Concerning ectoparasite infection intensity, no correlation with coloration or circulating carotenoids could be revealed—contrasting results of a previous investigation in the same system. Sumasgutner et al. (2018) found that while ectoparasite burden in kestrel nestlings had no direct association to the urban gradient, infection intensity was higher in nestlings with less intense face skin yellowness and was also higher in earlier broods. This inconsistency could be due to two aspects: first, in our study years, many nestlings had no ectoparasites—something we consider unusual in the study population. Thus, the result could be a year effect. Second, we adjusted the methodology from scoring parasite infection in ordinal categories (Sumasgutner, Adrion et al. 2018; Wemer, Hegemann et al. 2021) to an actual count of parasites per individual nestling to increase data resolution and variance.

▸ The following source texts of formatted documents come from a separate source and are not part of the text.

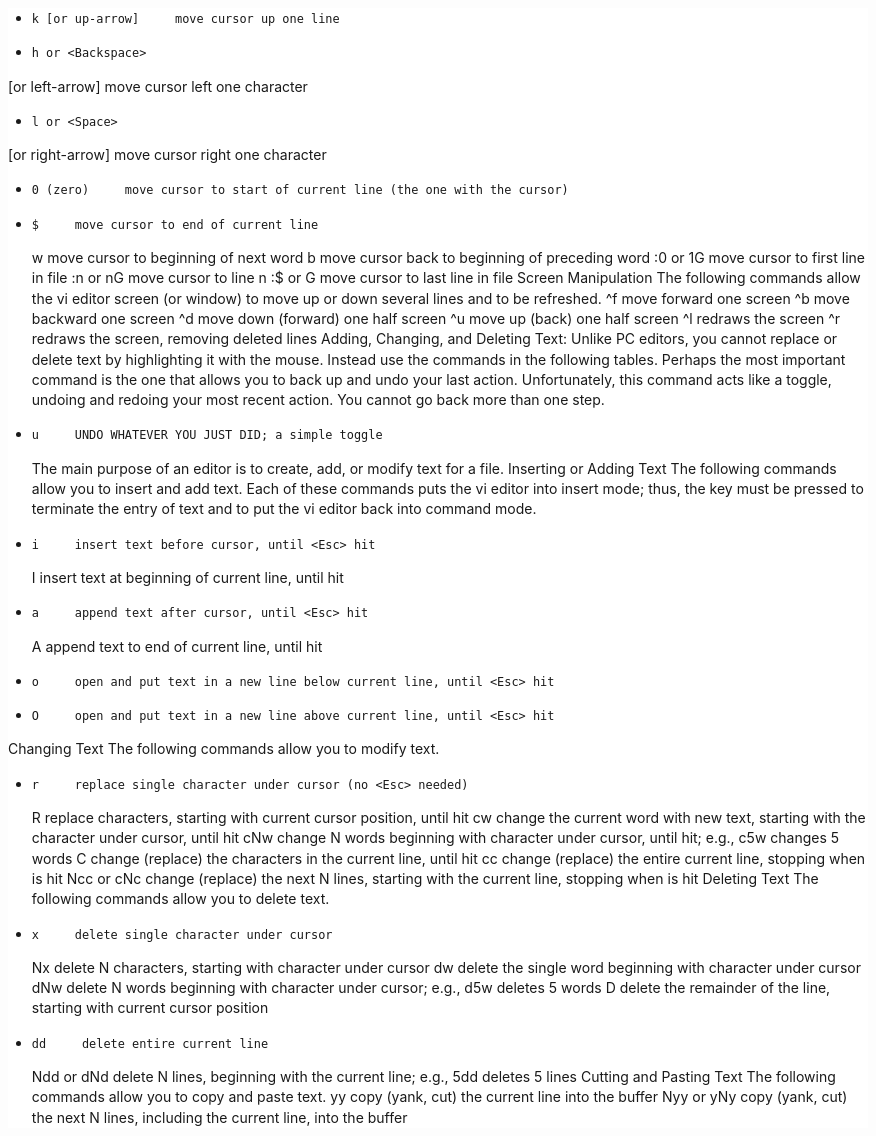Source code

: *     k [or up-arrow]     move cursor up one line
*     h or <Backspace>
 [or left-arrow]     move cursor left one character
*     l or <Space>
 [or right-arrow]     move cursor right one character
*     0 (zero)     move cursor to start of current line (the one with the cursor)
*     $     move cursor to end of current line
     w     move cursor to beginning of next word
     b     move cursor back to beginning of preceding word
     :0<Return> or 1G     move cursor to first line in file
     :n<Return> or nG     move cursor to line n
     :$<Return> or G     move cursor to last line in file
Screen Manipulation The following commands allow the vi editor screen (or window) to move up or down several lines and to be refreshed.
    ^f     move forward one screen
     ^b     move backward one screen
     ^d     move down (forward) one half screen
     ^u     move up (back) one half screen
     ^l     redraws the screen
     ^r     redraws the screen, removing deleted lines
Adding, Changing, and Deleting Text: Unlike PC editors, you cannot replace or delete text by highlighting it with the mouse. Instead use the commands in the following tables.
Perhaps the most important command is the one that allows you to back up and undo your last action. Unfortunately, this command acts like a toggle, undoing and redoing your most recent action. You cannot go back more than one step.
*     u     UNDO WHATEVER YOU JUST DID; a simple toggle
   The main purpose of an editor is to create, add, or modify text for a file.
Inserting or Adding Text
   The following commands allow you to insert and add text. Each of these commands puts the vi editor into insert mode; thus, the <Esc> key must be pressed to terminate the entry of text and to put the vi editor back into command mode.
*     i     insert text before cursor, until <Esc> hit
     I     insert text at beginning of current line, until <Esc> hit
*     a     append text after cursor, until <Esc> hit
     A     append text to end of current line, until <Esc> hit
*     o     open and put text in a new line below current line, until <Esc> hit
*     O     open and put text in a new line above current line, until <Esc> hit
Changing Text
   The following commands allow you to modify text.
*     r     replace single character under cursor (no <Esc> needed)
     R     replace characters, starting with current cursor position, until <Esc> hit
     cw     change the current word with new text,
starting with the character under cursor, until <Esc> hit
     cNw     change N words beginning with character under cursor, until <Esc> hit;
 e.g., c5w changes 5 words
     C     change (replace) the characters in the current line, until <Esc> hit
     cc     change (replace) the entire current line, stopping when <Esc> is hit
     Ncc or cNc     change (replace) the next N lines, starting with the current line,
stopping when <Esc> is hit
Deleting Text
   The following commands allow you to delete text.
*     x     delete single character under cursor
     Nx     delete N characters, starting with character under cursor
     dw     delete the single word beginning with character under cursor
     dNw     delete N words beginning with character under cursor;
 e.g., d5w deletes 5 words
     D     delete the remainder of the line, starting with current cursor position
*     dd     delete entire current line
     Ndd or dNd     delete N lines, beginning with the current line;
 e.g., 5dd deletes 5 lines
Cutting and Pasting Text
   The following commands allow you to copy and paste text.
     yy     copy (yank, cut) the current line into the buffer
     Nyy or yNy     copy (yank, cut) the next N lines, including the current line, into the buffer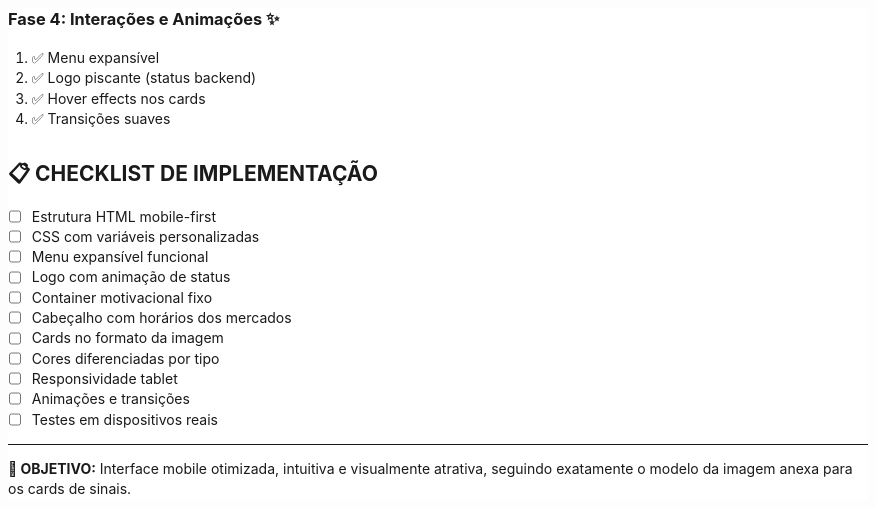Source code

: ### Fase 4: Interações e Animações ✨
1. ✅ Menu expansível
2. ✅ Logo piscante (status backend)
3. ✅ Hover effects nos cards
4. ✅ Transições suaves

## 📋 CHECKLIST DE IMPLEMENTAÇÃO

- [ ] Estrutura HTML mobile-first
- [ ] CSS com variáveis personalizadas
- [ ] Menu expansível funcional
- [ ] Logo com animação de status
- [ ] Container motivacional fixo
- [ ] Cabeçalho com horários dos mercados
- [ ] Cards no formato da imagem
- [ ] Cores diferenciadas por tipo
- [ ] Responsividade tablet
- [ ] Animações e transições
- [ ] Testes em dispositivos reais

---

**🎯 OBJETIVO:** Interface mobile otimizada, intuitiva e visualmente atrativa, seguindo exatamente o modelo da imagem anexa para os cards de sinais.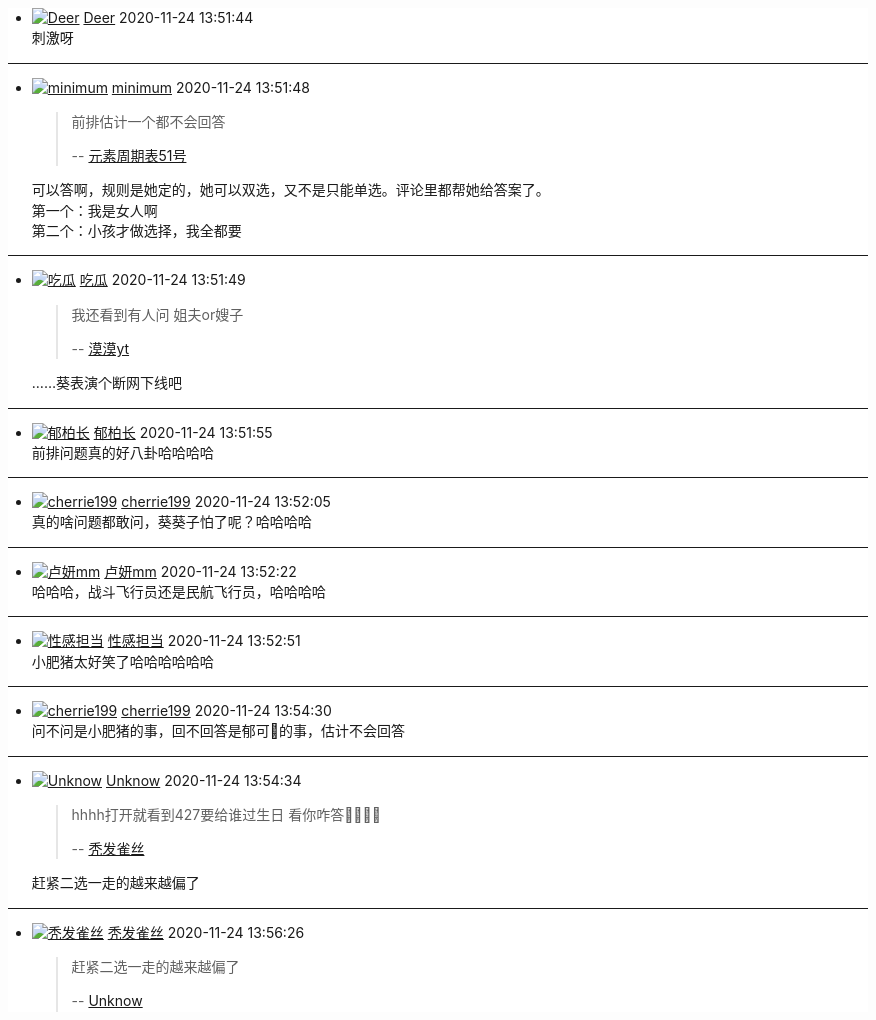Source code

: * [![Deer](../../image/icon/u219325210-6.jpg)](https://www.douban.com/people/219325210/)    [Deer](https://www.douban.com/people/219325210/)    2020-11-24 13:51:44  
  刺激呀  
---
* [![minimum](../../image/icon/u218236166-1.jpg)](https://www.douban.com/people/218236166/)    [minimum](https://www.douban.com/people/218236166/)    2020-11-24 13:51:48  
  >前排估计一个都不会回答  
  >
  >-- [元素周期表51号](https://www.douban.com/people/199280408/)  
  
  可以答啊，规则是她定的，她可以双选，又不是只能单选。评论里都帮她给答案了。  
  第一个：我是女人啊  
  第二个：小孩才做选择，我全都要  
---
* [![吃瓜](../../image/icon/u219893584-2.jpg)](https://www.douban.com/people/219893584/)    [吃瓜](https://www.douban.com/people/219893584/)    2020-11-24 13:51:49  
  >我还看到有人问 姐夫or嫂子  
  >
  >-- [漠漠yt](https://www.douban.com/people/223048792/)  
  
  ……葵表演个断网下线吧  
---
* [![郁柏长](../../image/icon/u218399032-1.jpg)](https://www.douban.com/people/218399032/)    [郁柏长](https://www.douban.com/people/218399032/)    2020-11-24 13:51:55  
  前排问题真的好八卦哈哈哈哈  
---
* [![cherrie199](../../image/icon/u195510471-1.jpg)](https://www.douban.com/people/195510471/)    [cherrie199](https://www.douban.com/people/195510471/)    2020-11-24 13:52:05  
  真的啥问题都敢问，葵葵子怕了呢？哈哈哈哈  
---
* [![卢妍mm](../../image/icon/u80682689-3.jpg)](https://www.douban.com/people/80682689/)    [卢妍mm](https://www.douban.com/people/80682689/)    2020-11-24 13:52:22  
  哈哈哈，战斗飞行员还是民航飞行员，哈哈哈哈  
---
* [![性感担当](../../image/icon/u42063050-6.jpg)](https://www.douban.com/people/42063050/)    [性感担当](https://www.douban.com/people/42063050/)    2020-11-24 13:52:51  
  小肥猪太好笑了哈哈哈哈哈哈  
---
* [![cherrie199](../../image/icon/u195510471-1.jpg)](https://www.douban.com/people/195510471/)    [cherrie199](https://www.douban.com/people/195510471/)    2020-11-24 13:54:30  
  问不问是小肥猪的事，回不回答是郁可🐷的事，估计不会回答  
---
* [![Unknow](../../image/icon/u219306324-4.jpg)](https://www.douban.com/people/219306324/)    [Unknow](https://www.douban.com/people/219306324/)    2020-11-24 13:54:34  
  >hhhh打开就看到427要给谁过生日 看你咋答🥱🥱🥱🐷  
  >
  >-- [秃发雀丝](https://www.douban.com/people/3984012/)  
  
  赶紧二选一走的越来越偏了  
---
* [![秃发雀丝](../../image/icon/u3984012-5.jpg)](https://www.douban.com/people/3984012/)    [秃发雀丝](https://www.douban.com/people/3984012/)    2020-11-24 13:56:26  
  >赶紧二选一走的越来越偏了  
  >
  >-- [Unknow](https://www.douban.com/people/219306324/)  
  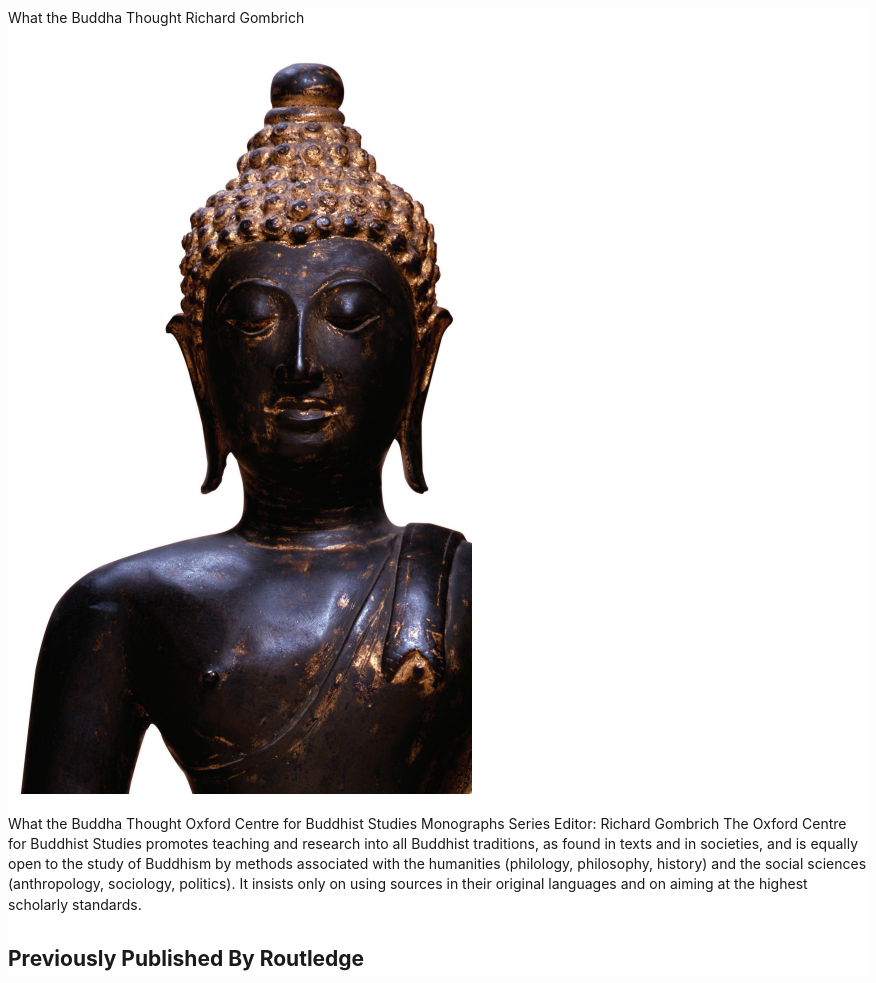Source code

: What the Buddha Thought Richard Gombrich

![0_image_0.png](0_image_0.png)

What the Buddha Thought Oxford Centre for Buddhist Studies Monographs Series Editor: Richard Gombrich The Oxford Centre for Buddhist Studies promotes teaching and research into all Buddhist traditions, as found in texts and in societies, and is equally open to the study of Buddhism by methods associated with the humanities
(philology, philosophy, history) and the social sciences (anthropology, sociology, politics). It insists only on using sources in their original languages and on aiming at the highest scholarly standards.

## Previously Published By Routledge
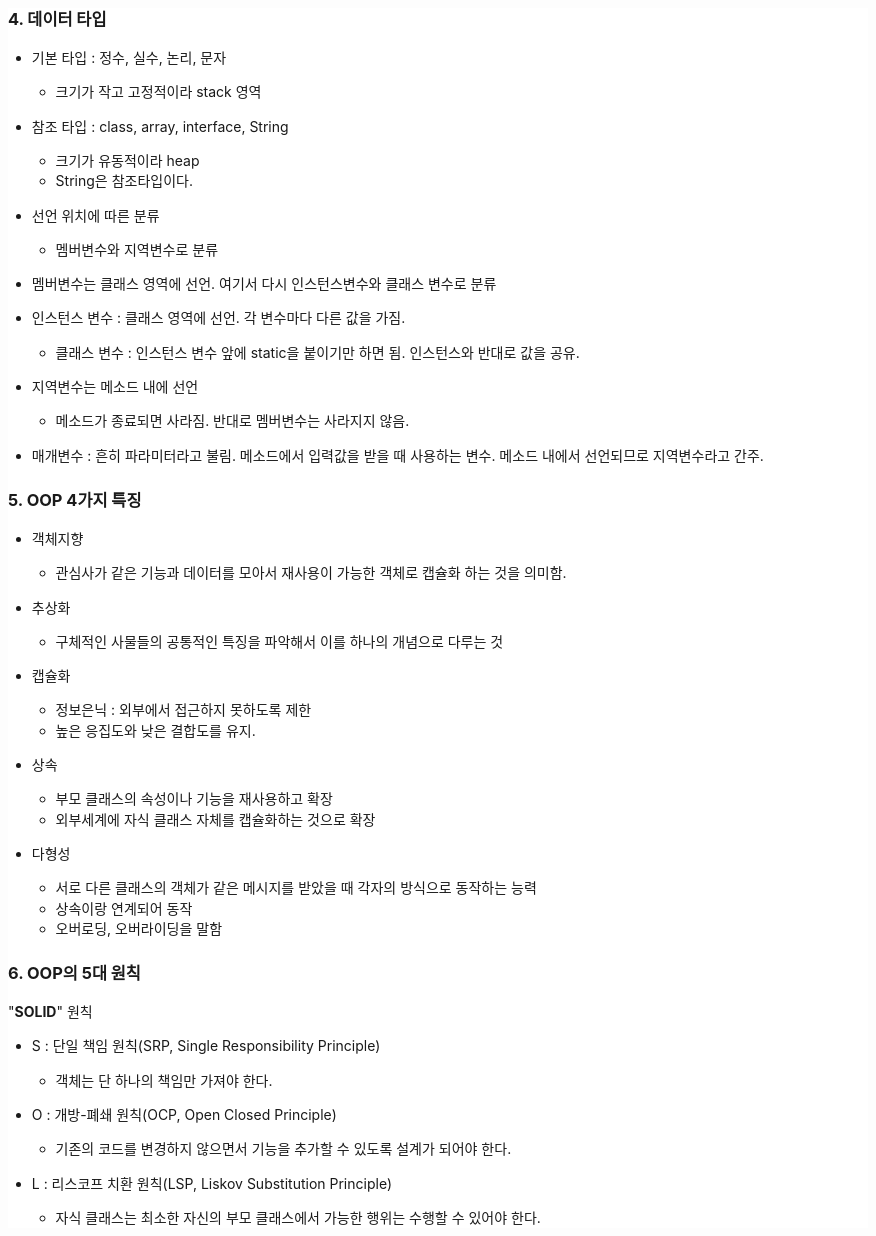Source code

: 

### 4. 데이터 타입

* 기본 타입 : 정수, 실수, 논리, 문자

  * 크기가 작고 고정적이라 stack 영역
* 참조 타입 : class, array, interface, String

  * 크기가 유동적이라 heap
  * String은 참조타입이다.
* 선언 위치에 따른 분류
  * 멤버변수와 지역변수로 분류
* 멤버변수는 클래스 영역에 선언. 여기서 다시 인스턴스변수와 클래스 변수로 분류
* 인스턴스 변수 : 클래스 영역에 선언. 각 변수마다 다른 값을 가짐.
  * 클래스 변수 : 인스턴스 변수 앞에 static을 붙이기만 하면 됨. 인스턴스와 반대로 값을 공유.
* 지역변수는 메소드 내에 선언

  * 메소드가 종료되면 사라짐. 반대로 멤버변수는 사라지지 않음.
* 매개변수 : 흔히 파라미터라고 불림. 메소드에서 입력값을 받을 때 사용하는 변수. 메소드 내에서 선언되므로 지역변수라고 간주.



### 5. OOP 4가지 특징

* 객체지향
  * 관심사가 같은 기능과 데이터를 모아서 재사용이 가능한 객체로 캡슐화 하는 것을 의미함.

* 추상화
  * 구체적인 사물들의 공통적인 특징을 파악해서 이를 하나의 개념으로 다루는 것
* 캡슐화
  * 정보은닉 : 외부에서 접근하지 못하도록 제한
  * 높은 응집도와 낮은 결합도를 유지.
* 상속
  * 부모 클래스의 속성이나 기능을 재사용하고 확장
  * 외부세계에 자식 클래스 자체를 캡슐화하는 것으로 확장
* 다형성
  * 서로 다른 클래스의 객체가 같은 메시지를 받았을 때 각자의 방식으로 동작하는 능력
  * 상속이랑 연계되어 동작
  * 오버로딩, 오버라이딩을 말함



### 6. OOP의 5대 원칙

"**SOLID**" 원칙

- S : 단일 책임 원칙(SRP, Single Responsibility Principle)

  - 객체는 단 하나의 책임만 가져야 한다.

- O : 개방-폐쇄 원칙(OCP, Open Closed Principle)

  - 기존의 코드를 변경하지 않으면서 기능을 추가할 수 있도록 설계가 되어야 한다.

- L : 리스코프 치환 원칙(LSP, Liskov Substitution Principle)

  - 자식 클래스는 최소한 자신의 부모 클래스에서 가능한 행위는 수행할 수 있어야 한다.
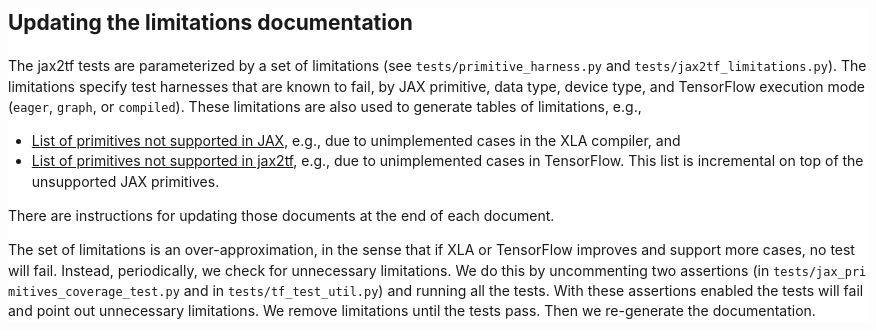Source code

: ## Updating the limitations documentation

The jax2tf tests are parameterized by a set of limitations
(see `tests/primitive_harness.py` and `tests/jax2tf_limitations.py`).
The limitations specify test harnesses that are known to fail, by
JAX primitive, data type, device type, and TensorFlow execution mode (`eager`,
`graph`, or `compiled`). These limitations are also used
to generate tables of limitations, e.g.,

   * [List of primitives not supported in JAX](https://github.com/google/jax/blob/main/jax/experimental/jax2tf/g3doc/jax_primitives_coverage.md),
     e.g., due to unimplemented cases in the XLA compiler, and
   * [List of primitives not supported in jax2tf](https://github.com/google/jax/blob/main/jax/experimental/jax2tf/g3doc/primitives_with_limited_support.md),
     e.g., due to unimplemented cases in TensorFlow. This list is incremental
     on top of the unsupported JAX primitives.

There are instructions for updating those documents at the end of each
document.

The set of limitations is an over-approximation, in the sense that if XLA
or TensorFlow improves and support more cases, no test will fail. Instead,
periodically, we check for unnecessary limitations. We do this by uncommenting
two assertions (in `tests/jax_primitives_coverage_test.py` and in
`tests/tf_test_util.py`) and running all the tests. With these assertions enabled
the tests will fail and point out unnecessary limitations. We remove limitations
until the tests pass. Then we re-generate the documentation.
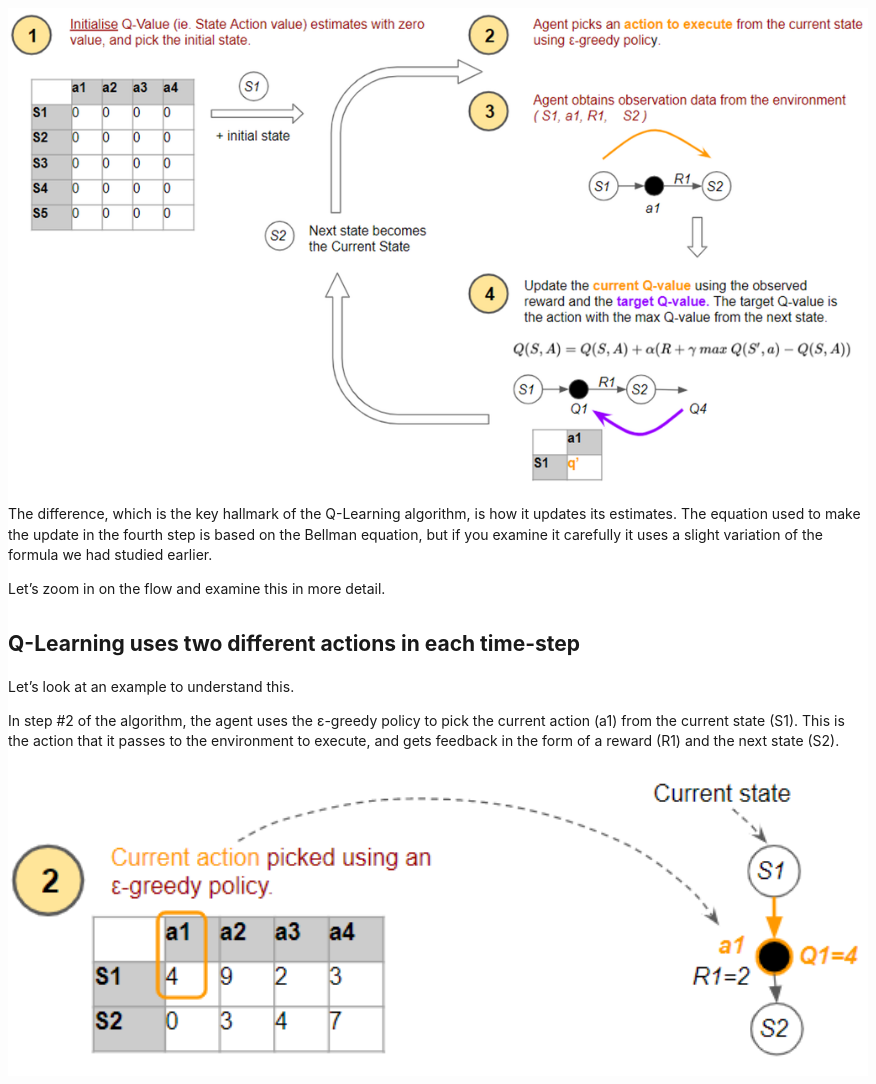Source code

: <img src="1_M380xlqB-YDwL6avW2gUjg.png" style="width:100.0%" />

The difference, which is the key hallmark of the Q-Learning algorithm,
is how it updates its estimates. The equation used to make the update in
the fourth step is based on the Bellman equation, but if you examine it
carefully it uses a slight variation of the formula we had studied
earlier.

Let’s zoom in on the flow and examine this in more detail.

## Q-Learning uses two different actions in each time-step

Let’s look at an example to understand this.

In step \#2 of the algorithm, the agent uses the ε-greedy policy to pick
the current action (a1) from the current state (S1). This is the action
that it passes to the environment to execute, and gets feedback in the
form of a reward (R1) and the next state (S2).

<img src="1_gEnY4AFab2bpRbjeQ3oBXw.png" style="width:100.0%" />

Well known is an association between carotenoids and developmental stage, whereby integument colouration and blood concentrations increased both with nestlings’ age. This could be due to an improved absorption of carotenoids as well as an accumulation over time and was also reported in other raptor populations (Casagrande, Costantini et al. 2007; García-Heras, Arroyo et al. 2017). However, no association between carotenoids and body mass was seen, which could indicate that integument coloration and blood concentration depend on the quality (carotenoid content) of the ingested prey items rather than the quantity of food, as mentioned in other studies (Eeva, Sillanpää et al. 2009; Sternalski, Mougeot et al. 2010; Sternalski, Mougeot et al. 2012; Nebel, Amar et al. 2021). This could also be one reason why no relationship between carotenoids and hatch rank was found either, because hatch rank is directly informed by nestling size and was assigned in the field. Finally, we found a positive correlation between brood size and circulating carotenoids whereby nestlings in larger broods had a higher concentration of circulating carotenoids than nestlings in smaller broods. This could be directly linked to the fact that kestrel broods in suburban and rural areas are consistently larger (Sumasgutner, Nemeth et al. 2014a; Sumasgutner, Schulze et al. 2014b) than those in inner city districts, supporting the idea of larger broods in areas with higher food quality and hence carotenoid availability—which are suburban and rural areas.

Conclusions

Our results suggest that urbanisation has an impact on prey with accumulative effects into higher trophic levels. Diet quality (carotenoid content) likely decreased with a higher degree of urbanisation, resulting in a more bluish face colouration of kestrel nestlings and especially a less saturated (less intense) integument colouration. Moreover, we found no correlation between carotenoids and ectoparasite load. Our finding supports the hypothesis that the entire urban food web is carotenoid deprived and only low-quality prey with low carotenoid content is available (e.g. fewer carotenoids in urban trees, insects, small birds, kestrels). The alternative hypothesis that nestlings allocate carotenoids as antioxidants to reduce physiological stress and/or to cope with ectoparasites rather than allocate carotenoids as pigments to coloration could therefore not be supported in this descriptive study but would require a more experimental approach. Our results might reinforce the assumption of Costantini and Møller (2008) that carotenoids only play a minor role as antioxidants in birds and that it would be important to conduct further studies considering several species at different stages within their life cycle to achieve a more complete understanding of the carotenoid pathway in avian systems.